Related: Classified Lab Report From 2020 Concluded Lab Leak Theory Was ‘Plausible’

Our intellectual betters attributed these allegations to some deep-seated xenophobia among Republicans. Based on virtually no scientific evidence, some opinion letters were held up as evidence of a natural origin. The corporate media and social media censored all dissenters. According to the approved expert class, the idea was so thoroughly debunked that anyone who uttered it risked being banned or censored.

This nonsense went on for well over a year, despite legacy media companies having science reporters who were more than capable of doing the work Nicholas Wade finally did. In early May, Wade wrote a long and detailed post on Medium detailing the evidence for all three of the initial arguments. Unfortunately, the evidence for natural release was thin at best.

Tucker Carlson highlighted Wade’s reporting on his show–and like magic, BuzzFeed released Dr. Anthony Fauci’s e-mails to the public within days. Dozens of eggs met the faces of reporters in the legacy media. Immediately they went into damage-control mode. To a person, the excuse was basically, “Well, Trump said it, so it was not incumbent on us to take it seriously.” As if the fact Trump was president excused them from doing their job.

Jonathan Karl at ABC News used this excuse. Maggie Haberman from the New York Times used it in a CNN appearance. David Frum, in an attempt to defend the media’s misconduct, wrote an entire think piece blaming Trump and his supporters for the pandemic. Then he accused the  proponents of the lab-leak hypothesis of politicizing the issue. There are just a few problems with this defense.

First, not all supporters of the lab-leak hypothesis were Trump supporters. Evolutionary biologist Bret Weinstein always gave a reasoned argument for that position and asserted he could not rule out man-made features. So did other knowledgeable guests on his  “Dark Horse” podcast. These scientists could hardly be described as hardcore Trumpers. Weinstein was not shy about saying so:

The other big problem is that the turnover rate of those in our intelligence agencies and the federal bureaucracy is, in general, not high. Only the presidential appointees running the agencies and a few of their immediate staff change when the administration changes. But the worker bees don’t. This phenomenon is why Dr. Fauci has served every president since Reagan. So the people providing the intelligence and analysis for the Trump administration are essentially the same as those collecting and summarizing it for the Biden administration.

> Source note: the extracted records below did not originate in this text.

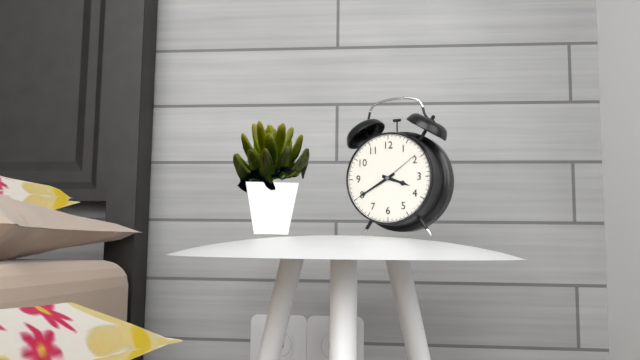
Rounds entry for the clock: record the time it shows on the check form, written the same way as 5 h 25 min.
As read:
3 h 40 min
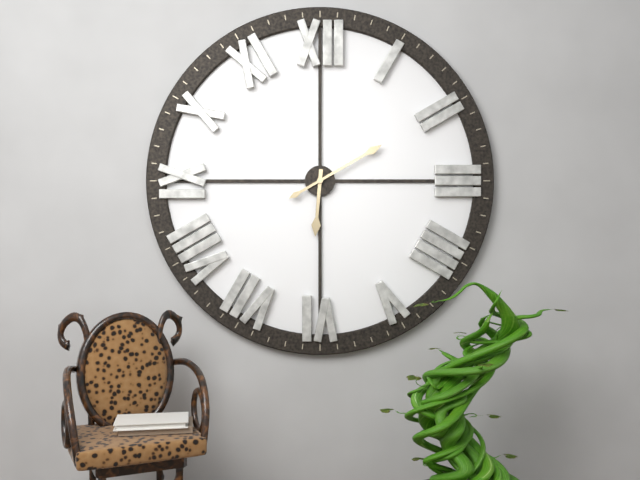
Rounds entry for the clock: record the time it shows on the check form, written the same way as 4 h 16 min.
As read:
6 h 10 min
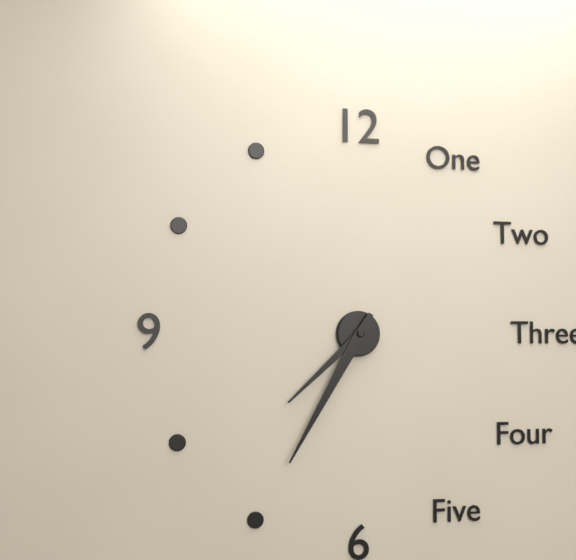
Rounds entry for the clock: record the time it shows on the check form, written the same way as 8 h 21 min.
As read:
7 h 35 min
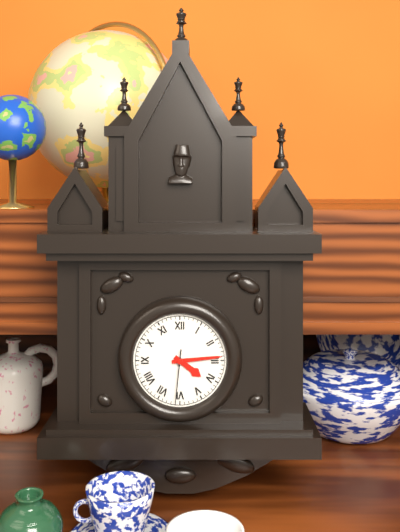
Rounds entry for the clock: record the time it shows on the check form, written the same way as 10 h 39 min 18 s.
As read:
4 h 14 min 31 s
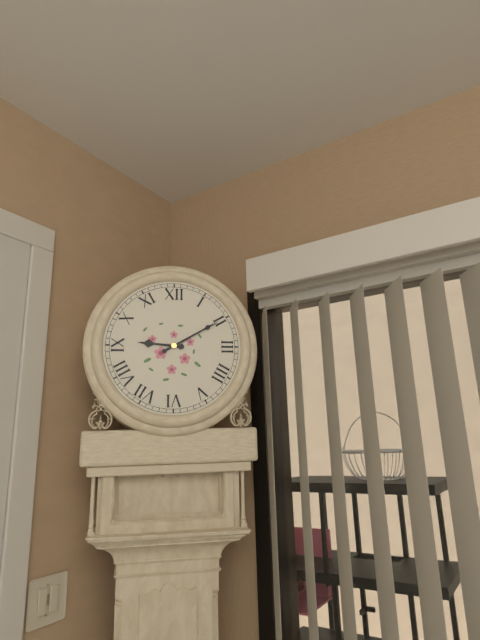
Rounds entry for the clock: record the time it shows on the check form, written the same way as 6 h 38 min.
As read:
9 h 10 min
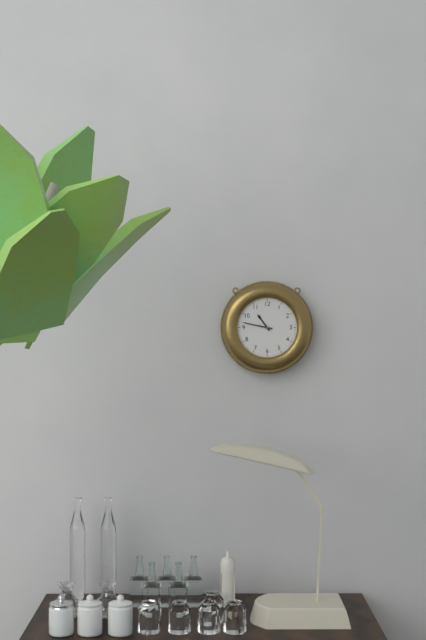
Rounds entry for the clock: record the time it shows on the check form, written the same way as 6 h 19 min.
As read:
10 h 47 min
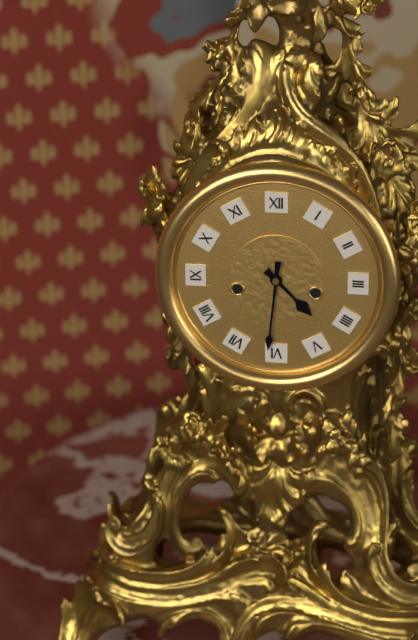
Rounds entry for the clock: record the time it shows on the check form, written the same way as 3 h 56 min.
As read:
4 h 31 min
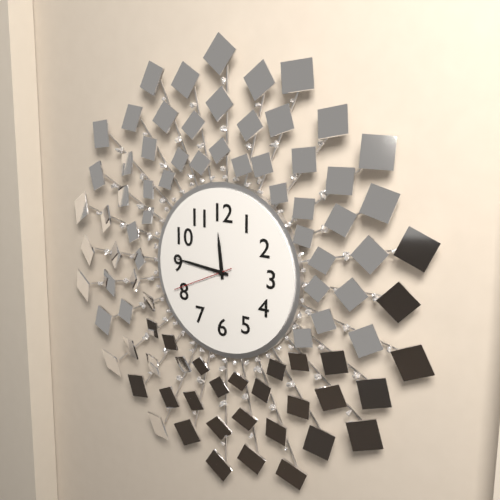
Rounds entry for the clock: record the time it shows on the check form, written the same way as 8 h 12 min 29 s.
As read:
11 h 46 min 41 s
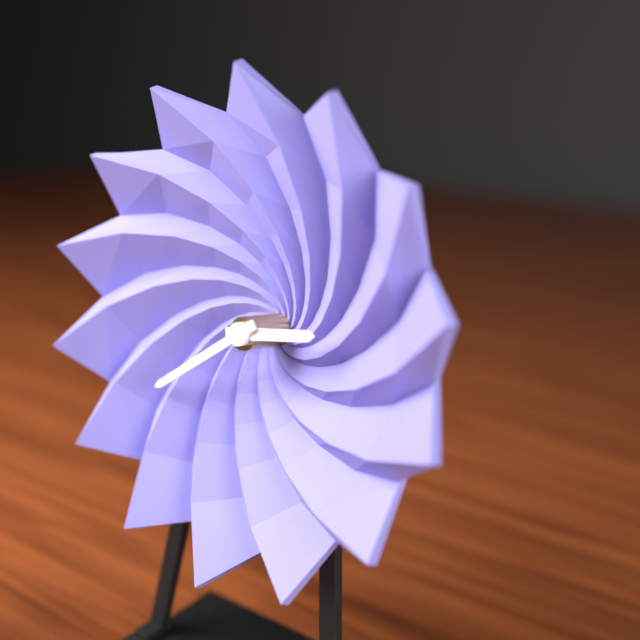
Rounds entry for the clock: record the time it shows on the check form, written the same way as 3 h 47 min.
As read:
2 h 39 min
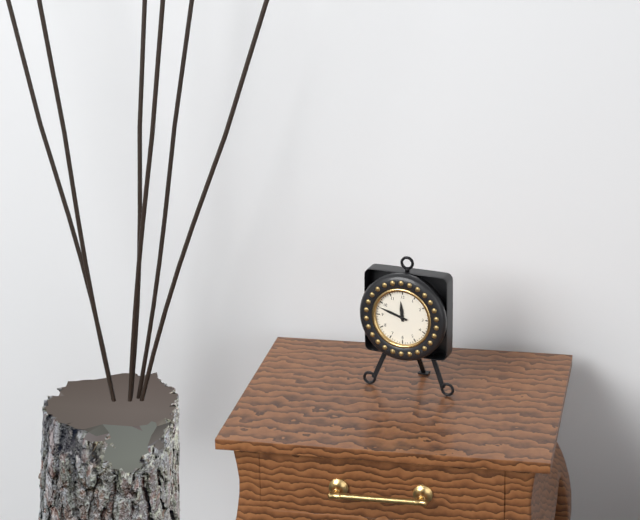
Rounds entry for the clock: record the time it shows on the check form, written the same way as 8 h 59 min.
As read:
11 h 48 min
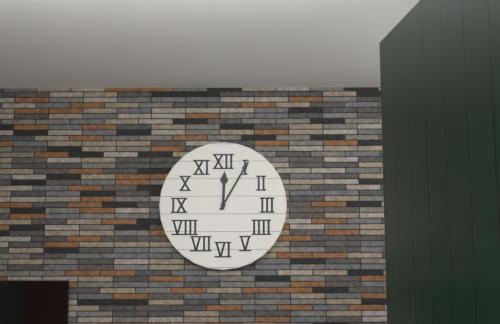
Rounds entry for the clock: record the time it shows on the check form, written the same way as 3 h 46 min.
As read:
12 h 05 min
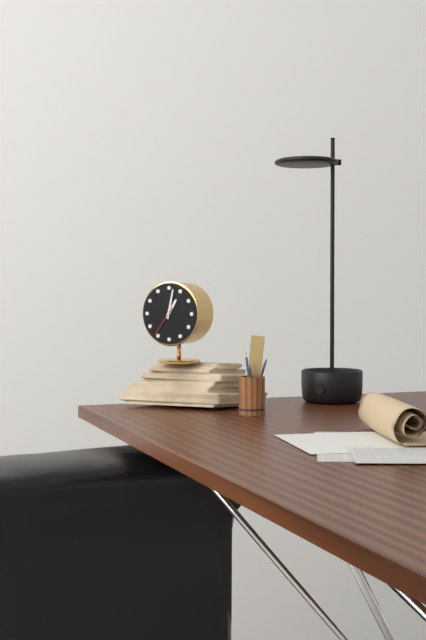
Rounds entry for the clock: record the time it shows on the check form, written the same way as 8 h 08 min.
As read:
1 h 02 min
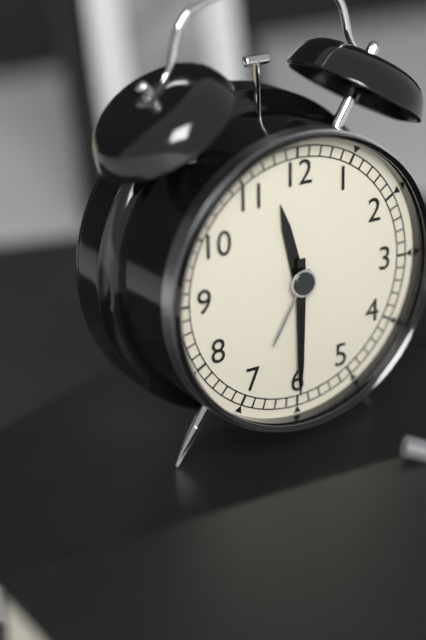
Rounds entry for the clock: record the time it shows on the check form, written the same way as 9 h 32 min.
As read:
11 h 30 min
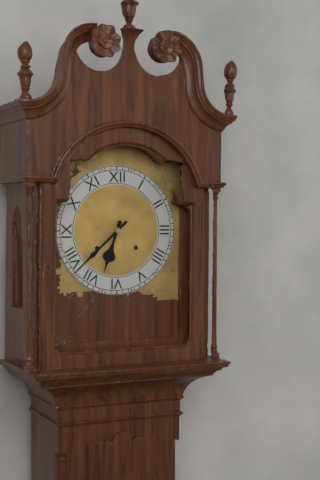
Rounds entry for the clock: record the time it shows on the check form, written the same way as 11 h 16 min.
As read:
6 h 38 min
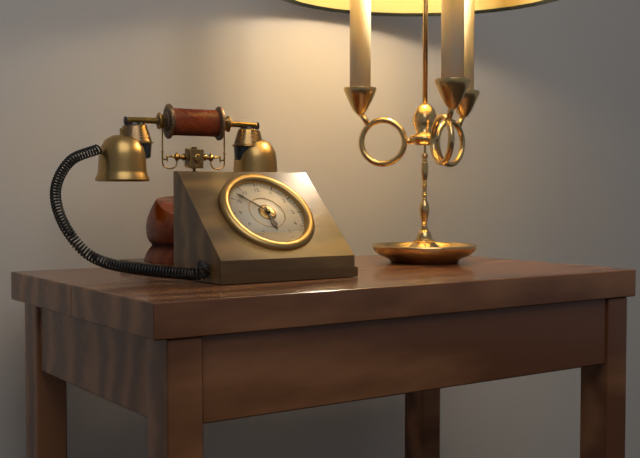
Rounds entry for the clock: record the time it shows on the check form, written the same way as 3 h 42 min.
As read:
5 h 52 min
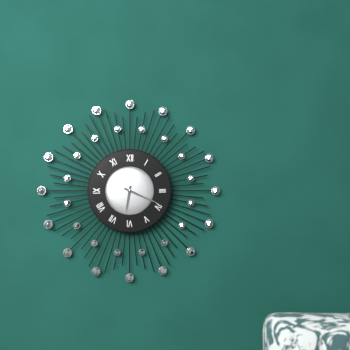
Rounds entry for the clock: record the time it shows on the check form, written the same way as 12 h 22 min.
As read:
6 h 19 min
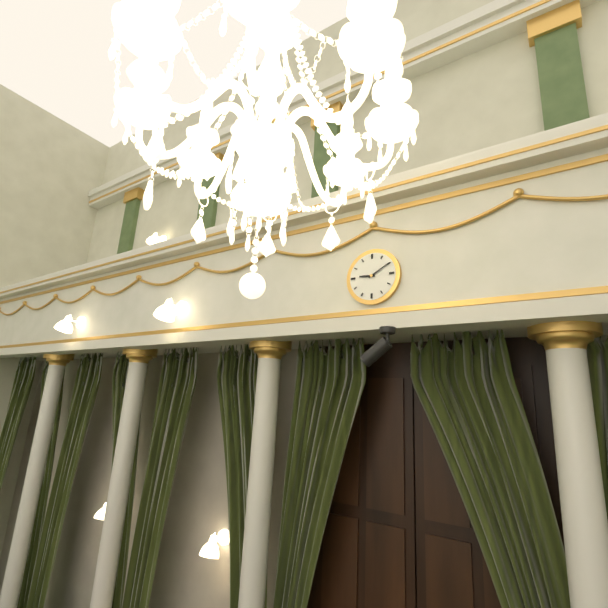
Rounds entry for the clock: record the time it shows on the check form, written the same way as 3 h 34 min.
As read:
9 h 10 min
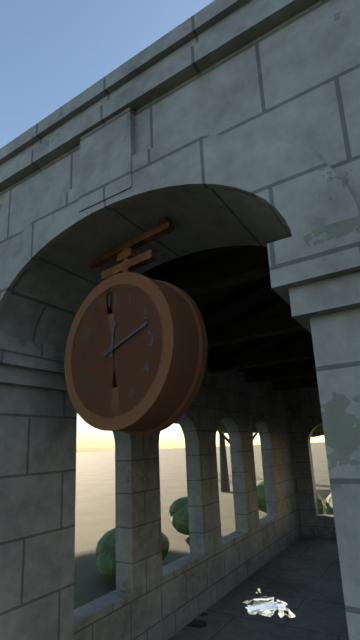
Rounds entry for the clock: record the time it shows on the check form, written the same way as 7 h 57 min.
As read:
12 h 12 min
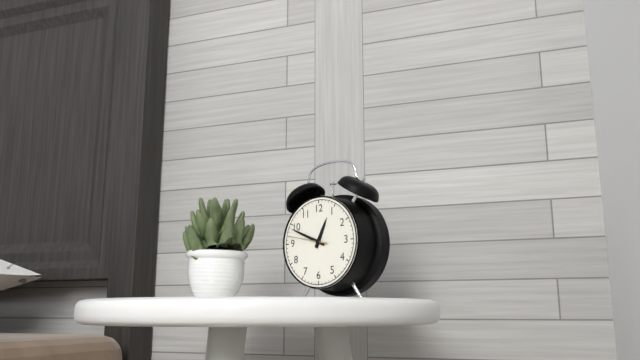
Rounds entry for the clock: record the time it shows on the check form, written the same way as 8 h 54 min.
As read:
12 h 49 min
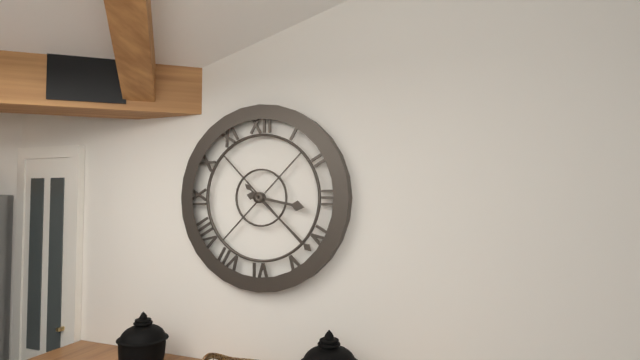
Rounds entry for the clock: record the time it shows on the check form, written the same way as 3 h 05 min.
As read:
3 h 22 min
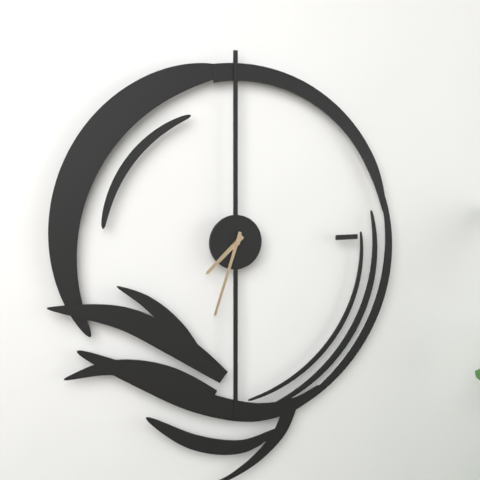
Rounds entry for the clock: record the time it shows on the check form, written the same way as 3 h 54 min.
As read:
7 h 33 min
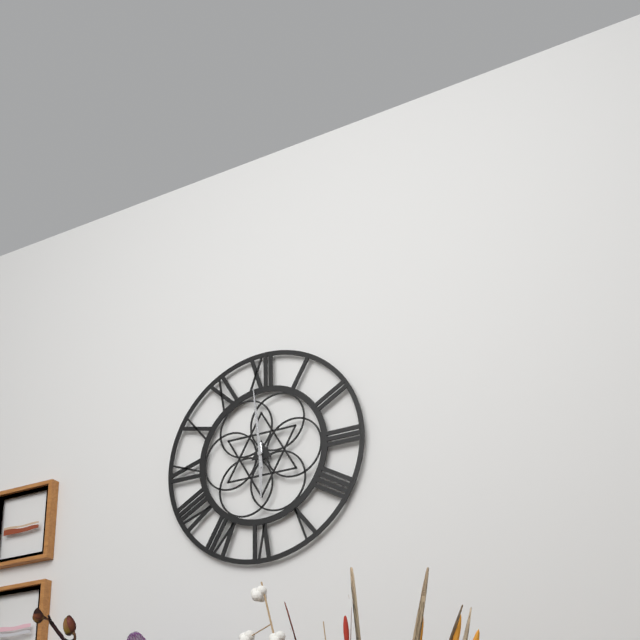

The legacy media knows this and likely has sources within those agencies that have not changed. However, rather than look for evidence or research their position, their response was simply reflexive–and censorship of the view followed. The corporate media’s complete lack of curiosity about COVID-19’s origins may be the most consequential example of journalist malpractice and censorship under the “But Trump” philosophy since we may never know the truth now. However, it is not the only one.

When President Trump went mask-free outdoors after recovering from COVID-19, asserting he was immune, he was called a science denier. Trump was highly confident Regeneron helped him recover, but the New York Times called his endorsement “a double-edged sword.” Trump said, “The cure can’t be worse than the problem itself” and “We’re learning to live with COVID-19.” He also pushed to get our children back in school.

It turns out he was correct about immunity after recovering, and there is a near-zero risk of COVID-19 transmission outdoors with or without masks. Regeneron was added to the NIH treatment protocol seven months after his recovery. States that took his statements to heart and reopened, outperformed or performed no worse than the states that locked down everything for over a year. No state that opened schools had significant outbreaks, and studies now show transmission in open schools was lower than in the community.

We are also just beginning to see other effects of the lockdown such as record rates of teen emergency room visits for mental health, missed cancers, and ruined livelihoods. Not to mention the many issues we will see for years in our children’s education and mental health. So the “But Trump” excuse from the legacy media should ring very hollow as we calculate the total cost to health, the economy, and our children going forward. And we should never trust them in an emergency again.